The judgment stems from a complaint by Cardiff resident Ed Bridges, who said police had scanned his face while he was Christmas shopping, and again when he was at a protest.

Bridges argued that South Wales Police (SWP) had breached his right to privacy, as well as equality and data protection laws. But last September, the UK‘s Supreme Court ruled against him, claiming cops had followed the relevant rules and met the requirements of the Human Rights Act.

Bridges appealed the decision, arguing that SWP’s actions were akin to taking fingerprints or DNA without consent. Bridges was supported by human rights group Liberty, which says the case is the world’s first legal challenge to police use of automated facial recognition (AFR).

[Read: Clearview AI can be fun — if you’re dirty, stinking rich]

Today, the Court of Appeal agreed that police had violated his right to privacy, as well as data protection and equality laws.

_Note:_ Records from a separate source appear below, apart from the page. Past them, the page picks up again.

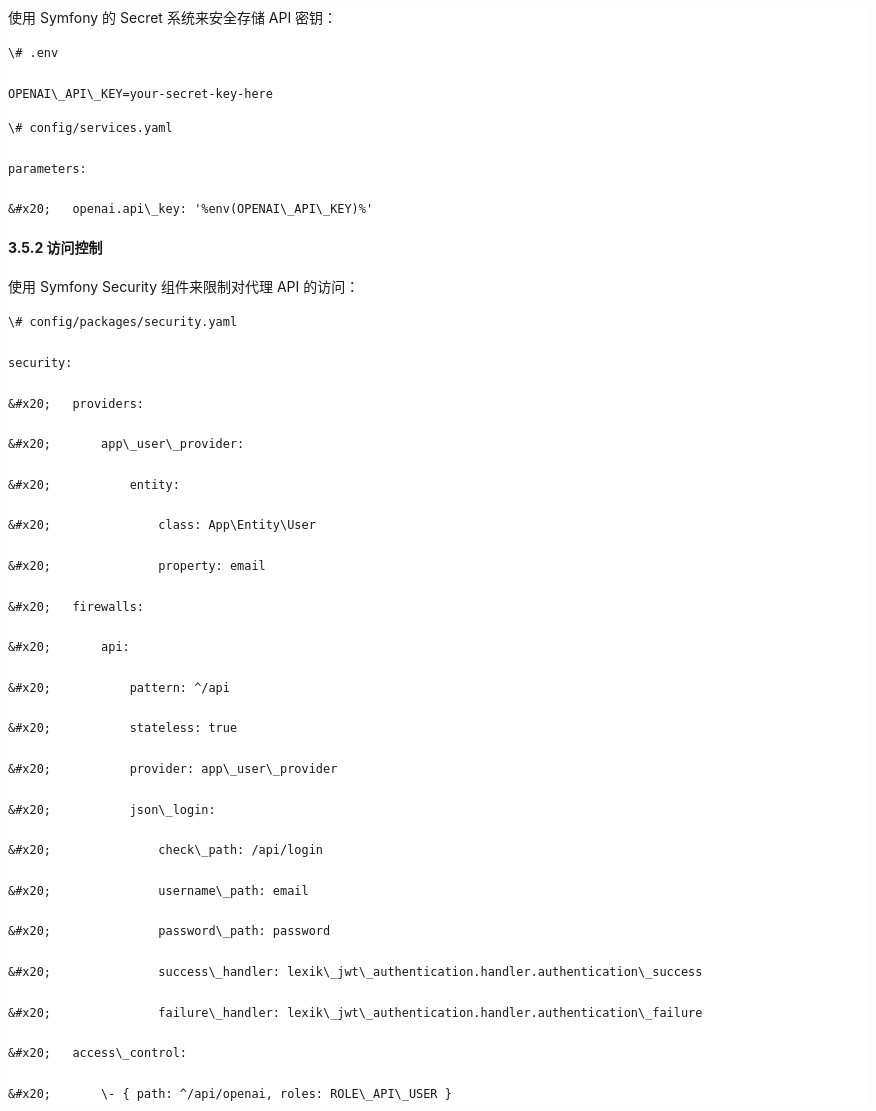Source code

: 使用 Symfony 的 Secret 系统来安全存储 API 密钥：



```
\# .env

OPENAI\_API\_KEY=your-secret-key-here
```



```
\# config/services.yaml

parameters:

&#x20;   openai.api\_key: '%env(OPENAI\_API\_KEY)%'
```

#### 3.5.2 访问控制

使用 Symfony Security 组件来限制对代理 API 的访问：



```
\# config/packages/security.yaml

security:

&#x20;   providers:

&#x20;       app\_user\_provider:

&#x20;           entity:

&#x20;               class: App\Entity\User

&#x20;               property: email

&#x20;   firewalls:

&#x20;       api:

&#x20;           pattern: ^/api

&#x20;           stateless: true

&#x20;           provider: app\_user\_provider

&#x20;           json\_login:

&#x20;               check\_path: /api/login

&#x20;               username\_path: email

&#x20;               password\_path: password

&#x20;               success\_handler: lexik\_jwt\_authentication.handler.authentication\_success

&#x20;               failure\_handler: lexik\_jwt\_authentication.handler.authentication\_failure

&#x20;   access\_control:

&#x20;       \- { path: ^/api/openai, roles: ROLE\_API\_USER }
```
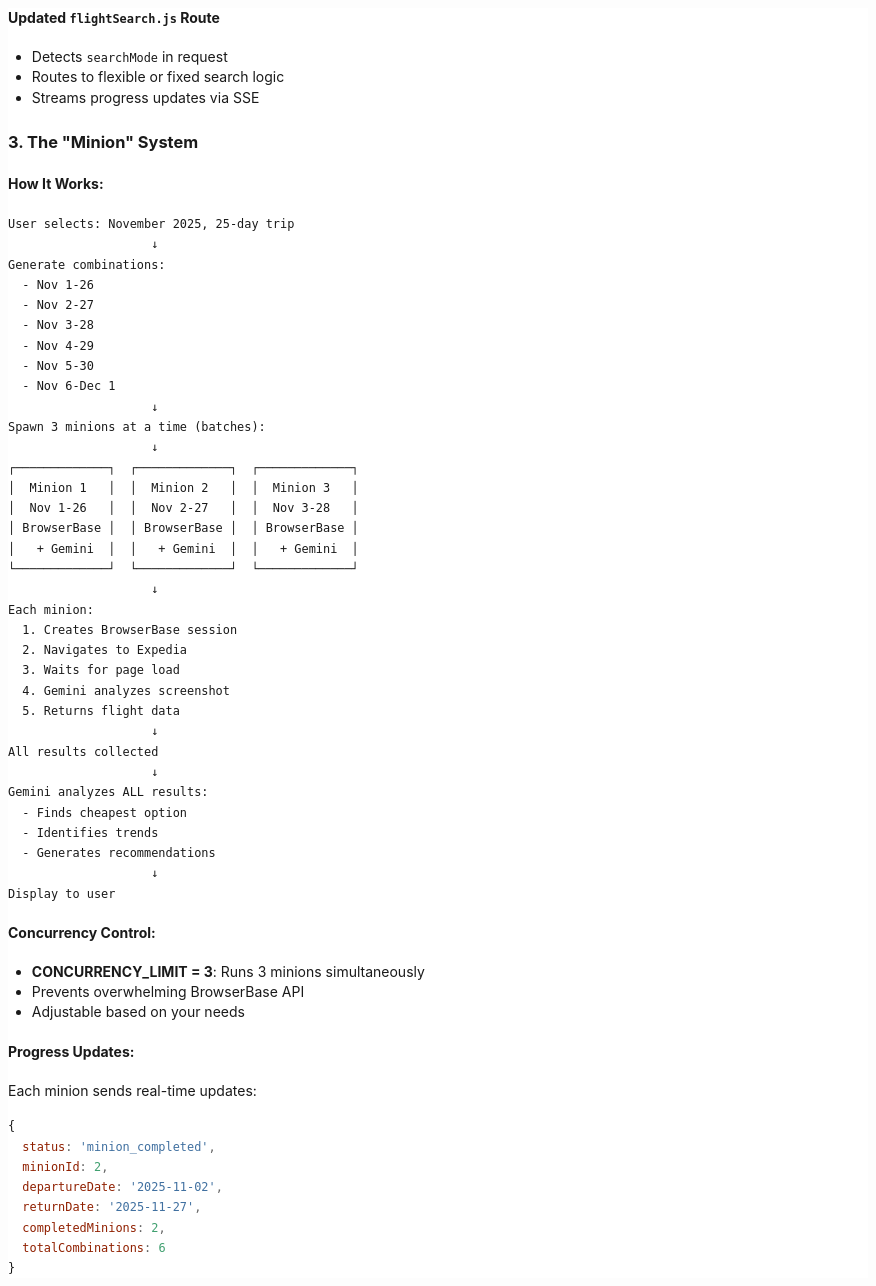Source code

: #### **Updated `flightSearch.js` Route**
- Detects `searchMode` in request
- Routes to flexible or fixed search logic
- Streams progress updates via SSE

### **3. The "Minion" System**

#### **How It Works:**

```
User selects: November 2025, 25-day trip
                    ↓
Generate combinations:
  - Nov 1-26
  - Nov 2-27
  - Nov 3-28
  - Nov 4-29
  - Nov 5-30
  - Nov 6-Dec 1
                    ↓
Spawn 3 minions at a time (batches):
                    ↓
┌─────────────┐  ┌─────────────┐  ┌─────────────┐
│  Minion 1   │  │  Minion 2   │  │  Minion 3   │
│  Nov 1-26   │  │  Nov 2-27   │  │  Nov 3-28   │
│ BrowserBase │  │ BrowserBase │  │ BrowserBase │
│   + Gemini  │  │   + Gemini  │  │   + Gemini  │
└─────────────┘  └─────────────┘  └─────────────┘
                    ↓
Each minion:
  1. Creates BrowserBase session
  2. Navigates to Expedia
  3. Waits for page load
  4. Gemini analyzes screenshot
  5. Returns flight data
                    ↓
All results collected
                    ↓
Gemini analyzes ALL results:
  - Finds cheapest option
  - Identifies trends
  - Generates recommendations
                    ↓
Display to user
```

#### **Concurrency Control:**
- **CONCURRENCY_LIMIT = 3**: Runs 3 minions simultaneously
- Prevents overwhelming BrowserBase API
- Adjustable based on your needs

#### **Progress Updates:**
Each minion sends real-time updates:
```javascript
{
  status: 'minion_completed',
  minionId: 2,
  departureDate: '2025-11-02',
  returnDate: '2025-11-27',
  completedMinions: 2,
  totalCombinations: 6
}
```
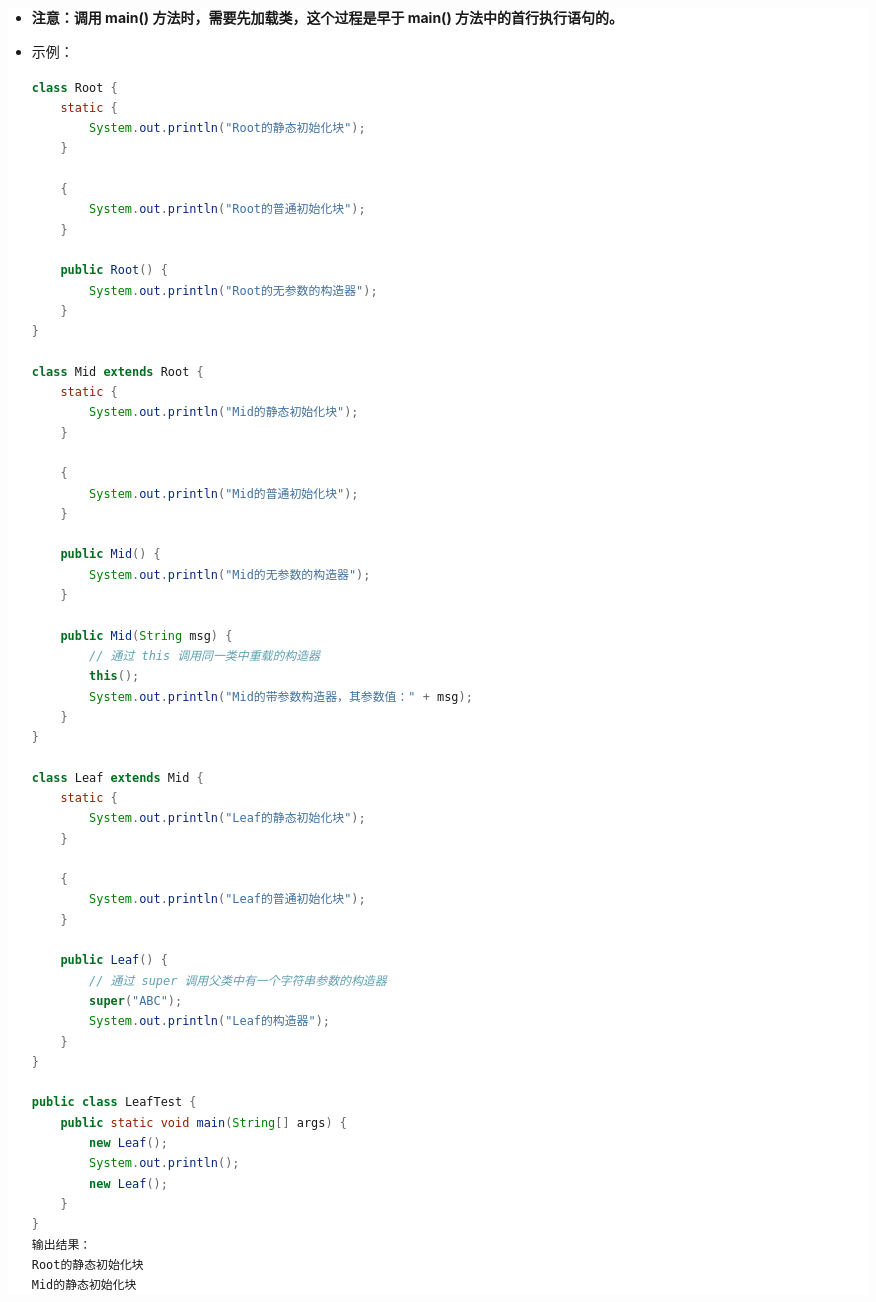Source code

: - **注意：调用 main() 方法时，需要先加载类，这个过程是早于 main() 方法中的首行执行语句的。**

- 示例：

  ```java
  class Root {
      static {
          System.out.println("Root的静态初始化块");
      }
  
      {
          System.out.println("Root的普通初始化块");
      }
  
      public Root() {
          System.out.println("Root的无参数的构造器");
      }
  }
  
  class Mid extends Root {
      static {
          System.out.println("Mid的静态初始化块");
      }
  
      {
          System.out.println("Mid的普通初始化块");
      }
  
      public Mid() {
          System.out.println("Mid的无参数的构造器");
      }
  
      public Mid(String msg) {
          // 通过 this 调用同一类中重载的构造器
          this();
          System.out.println("Mid的带参数构造器，其参数值：" + msg);
      }
  }
  
  class Leaf extends Mid {
      static {
          System.out.println("Leaf的静态初始化块");
      }
  
      {
          System.out.println("Leaf的普通初始化块");
      }
  
      public Leaf() {
          // 通过 super 调用父类中有一个字符串参数的构造器
          super("ABC");
          System.out.println("Leaf的构造器");
      }
  }
  
  public class LeafTest {
      public static void main(String[] args) {
          new Leaf();
          System.out.println();
          new Leaf();
      }
  }
  输出结果：
  Root的静态初始化块
  Mid的静态初始化块
  ```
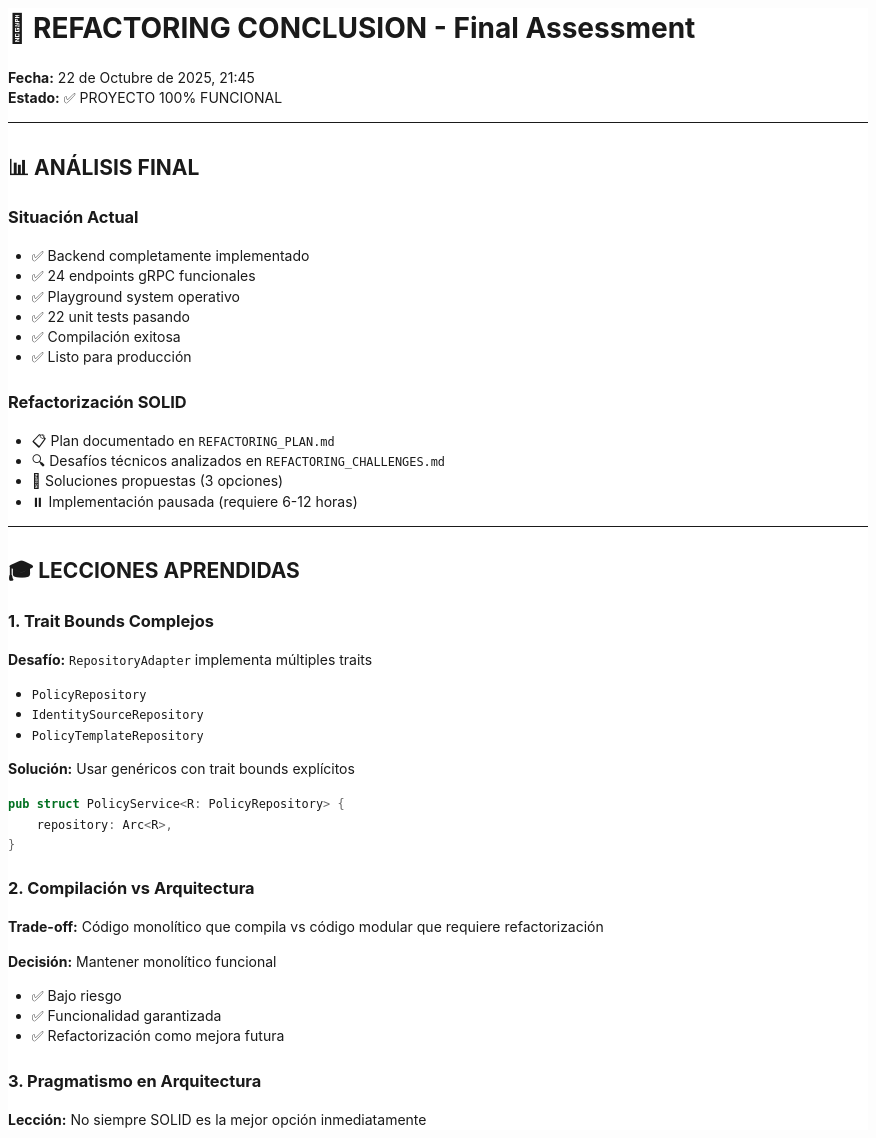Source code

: # 🎯 REFACTORING CONCLUSION - Final Assessment

**Fecha:** 22 de Octubre de 2025, 21:45  
**Estado:** ✅ PROYECTO 100% FUNCIONAL

---

## 📊 ANÁLISIS FINAL

### Situación Actual
- ✅ Backend completamente implementado
- ✅ 24 endpoints gRPC funcionales
- ✅ Playground system operativo
- ✅ 22 unit tests pasando
- ✅ Compilación exitosa
- ✅ Listo para producción

### Refactorización SOLID
- 📋 Plan documentado en `REFACTORING_PLAN.md`
- 🔍 Desafíos técnicos analizados en `REFACTORING_CHALLENGES.md`
- 🚀 Soluciones propuestas (3 opciones)
- ⏸️ Implementación pausada (requiere 6-12 horas)

---

## 🎓 LECCIONES APRENDIDAS

### 1. Trait Bounds Complejos
**Desafío:** `RepositoryAdapter` implementa múltiples traits
- `PolicyRepository`
- `IdentitySourceRepository`
- `PolicyTemplateRepository`

**Solución:** Usar genéricos con trait bounds explícitos
```rust
pub struct PolicyService<R: PolicyRepository> {
    repository: Arc<R>,
}
```

### 2. Compilación vs Arquitectura
**Trade-off:** Código monolítico que compila vs código modular que requiere refactorización

**Decisión:** Mantener monolítico funcional
- ✅ Bajo riesgo
- ✅ Funcionalidad garantizada
- ✅ Refactorización como mejora futura

### 3. Pragmatismo en Arquitectura
**Lección:** No siempre SOLID es la mejor opción inmediatamente
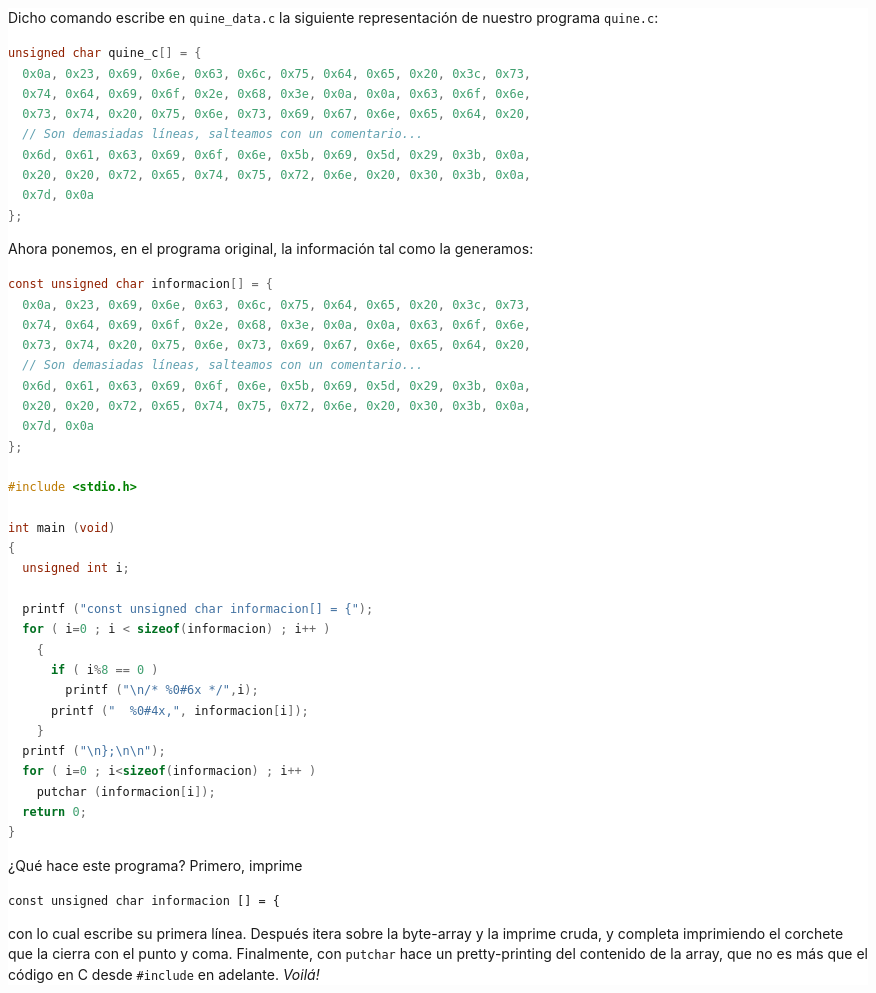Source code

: Dicho comando escribe en `quine_data.c` la siguiente representación de nuestro programa `quine.c`:

```c
unsigned char quine_c[] = {
  0x0a, 0x23, 0x69, 0x6e, 0x63, 0x6c, 0x75, 0x64, 0x65, 0x20, 0x3c, 0x73,
  0x74, 0x64, 0x69, 0x6f, 0x2e, 0x68, 0x3e, 0x0a, 0x0a, 0x63, 0x6f, 0x6e,
  0x73, 0x74, 0x20, 0x75, 0x6e, 0x73, 0x69, 0x67, 0x6e, 0x65, 0x64, 0x20,
  // Son demasiadas líneas, salteamos con un comentario...
  0x6d, 0x61, 0x63, 0x69, 0x6f, 0x6e, 0x5b, 0x69, 0x5d, 0x29, 0x3b, 0x0a,
  0x20, 0x20, 0x72, 0x65, 0x74, 0x75, 0x72, 0x6e, 0x20, 0x30, 0x3b, 0x0a,
  0x7d, 0x0a
};
```

Ahora ponemos, en el programa original, la información tal como la generamos:

```c
const unsigned char informacion[] = {
  0x0a, 0x23, 0x69, 0x6e, 0x63, 0x6c, 0x75, 0x64, 0x65, 0x20, 0x3c, 0x73,
  0x74, 0x64, 0x69, 0x6f, 0x2e, 0x68, 0x3e, 0x0a, 0x0a, 0x63, 0x6f, 0x6e,
  0x73, 0x74, 0x20, 0x75, 0x6e, 0x73, 0x69, 0x67, 0x6e, 0x65, 0x64, 0x20,
  // Son demasiadas líneas, salteamos con un comentario...
  0x6d, 0x61, 0x63, 0x69, 0x6f, 0x6e, 0x5b, 0x69, 0x5d, 0x29, 0x3b, 0x0a,
  0x20, 0x20, 0x72, 0x65, 0x74, 0x75, 0x72, 0x6e, 0x20, 0x30, 0x3b, 0x0a,
  0x7d, 0x0a
};

#include <stdio.h>

int main (void)
{
  unsigned int i;

  printf ("const unsigned char informacion[] = {");
  for ( i=0 ; i < sizeof(informacion) ; i++ )
    {
      if ( i%8 == 0 )
	    printf ("\n/* %0#6x */",i);
      printf ("  %0#4x,", informacion[i]);
    }
  printf ("\n};\n\n");
  for ( i=0 ; i<sizeof(informacion) ; i++ )
    putchar (informacion[i]);
  return 0;
}
```

¿Qué hace este programa? Primero, imprime

```text
const unsigned char informacion [] = {
```

con lo cual escribe su primera línea. Después itera sobre la byte-array y la imprime cruda, y completa imprimiendo el corchete que la cierra con el punto y coma. Finalmente, con `putchar` hace un pretty-printing del contenido de la array, que no es más que el código en C desde `#include` en adelante. *Voilá!*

The judges said that “too much discretion is currently left to individual police officers,” and that SWP had “never sought to satisfy themselves, either directly or by independent verification, that the software program does not have an unacceptable bias on grounds of race or sex.”

Bridges said he was “delighted” with the decision:

This technology is an intrusive and discriminatory mass surveillance tool. For three years now South Wales Police has been using it against hundreds of thousands of us, without our consent and often without our knowledge. We should all be able to use our public spaces without being subjected to oppressive surveillance.

Future implications for facial recognition

The judges called for changes to the framework that regulates AFR. These could involve amendments to local policy documents, such as those operated by South Wales Police, or to the national Surveillance Camera Code of Practice.

However, they didn’t rule that primary legislation — the main laws passed in the UK — were required to regulate AFR in the same way as DNA or fingerprints.

“Instead, the Court has identified the relatively modest changes to the policy framework that are needed in order that live AFR can continue to be used,” said Anne Studd, a senior lawyer at 5 Essex Court who specializes in police law.

“It is noteworthy that this case arose in the course of a pilot of the system by South Wales Police – as part of that trial, through a co-operative and consensual process by which the issues were brought before the Court, the police service has been able to obtain a very helpful decision that maps the way ahead.”

South Wales Police and London’s Metropolitan Police were reportedly the only forces in the UK using AFR. Liberty is now calling for them to stop using the tech entirely.